╭─ Supplied data
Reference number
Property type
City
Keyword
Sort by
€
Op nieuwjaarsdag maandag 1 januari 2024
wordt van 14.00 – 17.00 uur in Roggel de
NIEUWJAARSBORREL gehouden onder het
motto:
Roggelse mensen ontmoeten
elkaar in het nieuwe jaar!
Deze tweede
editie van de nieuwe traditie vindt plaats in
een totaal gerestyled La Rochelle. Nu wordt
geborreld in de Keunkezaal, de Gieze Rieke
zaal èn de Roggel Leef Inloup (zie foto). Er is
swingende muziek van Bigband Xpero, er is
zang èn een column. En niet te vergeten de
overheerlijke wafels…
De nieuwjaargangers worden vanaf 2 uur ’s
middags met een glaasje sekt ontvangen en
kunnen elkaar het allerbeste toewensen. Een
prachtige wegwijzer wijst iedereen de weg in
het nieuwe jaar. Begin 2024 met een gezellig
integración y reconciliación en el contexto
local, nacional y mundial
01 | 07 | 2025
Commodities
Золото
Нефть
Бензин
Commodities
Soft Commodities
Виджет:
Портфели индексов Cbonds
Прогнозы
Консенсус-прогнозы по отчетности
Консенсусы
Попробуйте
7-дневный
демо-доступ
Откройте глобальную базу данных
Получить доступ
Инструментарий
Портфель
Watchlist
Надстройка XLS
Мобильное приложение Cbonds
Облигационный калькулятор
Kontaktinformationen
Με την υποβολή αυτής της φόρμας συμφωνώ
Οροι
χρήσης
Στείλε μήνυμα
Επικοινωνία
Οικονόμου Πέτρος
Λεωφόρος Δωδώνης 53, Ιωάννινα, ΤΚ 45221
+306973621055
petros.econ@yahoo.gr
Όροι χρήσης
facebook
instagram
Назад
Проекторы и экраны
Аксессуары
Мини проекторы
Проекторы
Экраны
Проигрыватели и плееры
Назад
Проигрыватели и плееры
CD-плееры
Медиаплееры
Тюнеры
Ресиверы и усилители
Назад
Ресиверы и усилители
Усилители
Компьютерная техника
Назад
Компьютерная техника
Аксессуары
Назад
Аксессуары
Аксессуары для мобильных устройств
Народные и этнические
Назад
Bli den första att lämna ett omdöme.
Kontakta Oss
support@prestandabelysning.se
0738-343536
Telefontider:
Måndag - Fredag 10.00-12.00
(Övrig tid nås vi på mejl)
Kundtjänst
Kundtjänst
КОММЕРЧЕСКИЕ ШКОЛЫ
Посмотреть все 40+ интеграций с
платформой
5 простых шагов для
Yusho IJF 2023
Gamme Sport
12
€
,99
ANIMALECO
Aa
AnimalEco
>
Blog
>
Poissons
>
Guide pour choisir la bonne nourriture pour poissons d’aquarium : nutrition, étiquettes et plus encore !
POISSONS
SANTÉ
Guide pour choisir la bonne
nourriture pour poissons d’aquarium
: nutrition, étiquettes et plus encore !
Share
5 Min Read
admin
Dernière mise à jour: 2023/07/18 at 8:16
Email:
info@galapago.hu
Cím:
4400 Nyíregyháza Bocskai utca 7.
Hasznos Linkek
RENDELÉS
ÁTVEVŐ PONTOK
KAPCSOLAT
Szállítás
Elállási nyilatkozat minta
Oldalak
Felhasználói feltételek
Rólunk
╰─
Problem to work on ->
Please copy out the material above line by line, keeping every word, number, and symbol unchanged.

Written solution ->
Reference number
Property type
City
Keyword
Sort by
€
Op nieuwjaarsdag maandag 1 januari 2024
wordt van 14.00 – 17.00 uur in Roggel de
NIEUWJAARSBORREL gehouden onder het
motto:
Roggelse mensen ontmoeten
elkaar in het nieuwe jaar!
Deze tweede
editie van de nieuwe traditie vindt plaats in
een totaal gerestyled La Rochelle. Nu wordt
geborreld in de Keunkezaal, de Gieze Rieke
zaal èn de Roggel Leef Inloup (zie foto). Er is
swingende muziek van Bigband Xpero, er is
zang èn een column. En niet te vergeten de
overheerlijke wafels…
De nieuwjaargangers worden vanaf 2 uur ’s
middags met een glaasje sekt ontvangen en
kunnen elkaar het allerbeste toewensen. Een
prachtige wegwijzer wijst iedereen de weg in
het nieuwe jaar. Begin 2024 met een gezellig
integración y reconciliación en el contexto
local, nacional y mundial
01 | 07 | 2025
Commodities
Золото
Нефть
Бензин
Commodities
Soft Commodities
Виджет:
Портфели индексов Cbonds
Прогнозы
Консенсус-прогнозы по отчетности
Консенсусы
Попробуйте
7-дневный
демо-доступ
Откройте глобальную базу данных
Получить доступ
Инструментарий
Портфель
Watchlist
Надстройка XLS
Мобильное приложение Cbonds
Облигационный калькулятор
Kontaktinformationen
Με την υποβολή αυτής της φόρμας συμφωνώ
Οροι
χρήσης
Στείλε μήνυμα
Επικοινωνία
Οικονόμου Πέτρος
Λεωφόρος Δωδώνης 53, Ιωάννινα, ΤΚ 45221
+306973621055
petros.econ@yahoo.gr
Όροι χρήσης
facebook
instagram
Назад
Проекторы и экраны
Аксессуары
Мини проекторы
Проекторы
Экраны
Проигрыватели и плееры
Назад
Проигрыватели и плееры
CD-плееры
Медиаплееры
Тюнеры
Ресиверы и усилители
Назад
Ресиверы и усилители
Усилители
Компьютерная техника
Назад
Компьютерная техника
Аксессуары
Назад
Аксессуары
Аксессуары для мобильных устройств
Народные и этнические
Назад
Bli den första att lämna ett omdöme.
Kontakta Oss
support@prestandabelysning.se
0738-343536
Telefontider:
Måndag - Fredag 10.00-12.00
(Övrig tid nås vi på mejl)
Kundtjänst
Kundtjänst
КОММЕРЧЕСКИЕ ШКОЛЫ
Посмотреть все 40+ интеграций с
платформой
5 простых шагов для
Yusho IJF 2023
Gamme Sport
12
€
,99
ANIMALECO
Aa
AnimalEco
>
Blog
>
Poissons
>
Guide pour choisir la bonne nourriture pour poissons d’aquarium : nutrition, étiquettes et plus encore !
POISSONS
SANTÉ
Guide pour choisir la bonne
nourriture pour poissons d’aquarium
: nutrition, étiquettes et plus encore !
Share
5 Min Read
admin
Dernière mise à jour: 2023/07/18 at 8:16
Email:
info@galapago.hu
Cím:
4400 Nyíregyháza Bocskai utca 7.
Hasznos Linkek
RENDELÉS
ÁTVEVŐ PONTOK
KAPCSOLAT
Szállítás
Elállási nyilatkozat minta
Oldalak
Felhasználói feltételek
Rólunk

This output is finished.